I confess, I had really hoped reading a book from Jahan’s POV would change my impressions of him and make him more favorable in my eyes, but unfortunately, that just didn’t happen. I tried, I really tried. But far from getting me to get over my dislike of him, I think this novel merely exacerbated it, because I constantly found myself wishing we were still following Elanna–which isn’t fair, I know, since this is supposed to be Jahan’s chance to shine. To be honest though, his story just wasn’t anywhere near as interesting to me, especially since a good chunk of the first half was dominated by tedious political talk and the protagonist’s own fits of self-flagellating whining as he berates himself over and over for leaving his brothers in the hands of Madiya. Look, dude, you did what had to be done. Move on, and let’s get to some action already.

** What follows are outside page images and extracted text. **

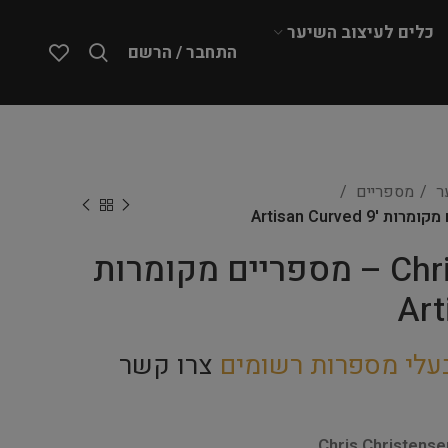
כלים לעיצוב השיער
התחבר / הרשם
ער
מספריים
Chris Christensen – מספריים מקומרות
עלי מספרות רשומים
צרו קשר
Chris Christense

Thankfully, we saw the story pick up in the second half. The Memory of Fire is not only darker, but it is also more melancholy in tone compared to The Waking Land. It’s a good thing, I think, because this gives the series a bit more gravitas and shows it in the process of maturing into something greater. However, I don’t know if this is enough to overcome my ennui and lack of interest for most of this novel. I’m still rather apathetic towards Jahan, because he never really captured my attention the way Elanna did in the previous book. With her, the connection came effortlessly, in contrast to the narrative of this one, which tried a bit too hard to push Jahan upon the reader and, ironically, only served to drive me farther away.
Changing protagonists midway through a series is always a huge gamble, even if the story does require a different point-of-view in order to move forward. Callie Bates took the chance, and unfortunately, it didn’t pan out too well for me, though I’m sure it will work out just fine for plenty of others. In fact, if you enjoyed Jahan’s character in the first book, then there’s an excellent chance that you will enjoy The Memory of Fire. If you didn’t though, then your experience may be more touch and go. At this point, I’d still very much like to continue the series because the author is such a great writer, plus I love the world and the magic in these books. But if the story doesn’t return to Elanna, or at least focus more on her again, then I might have to reconsider. I guess we’ll just have to wait and see.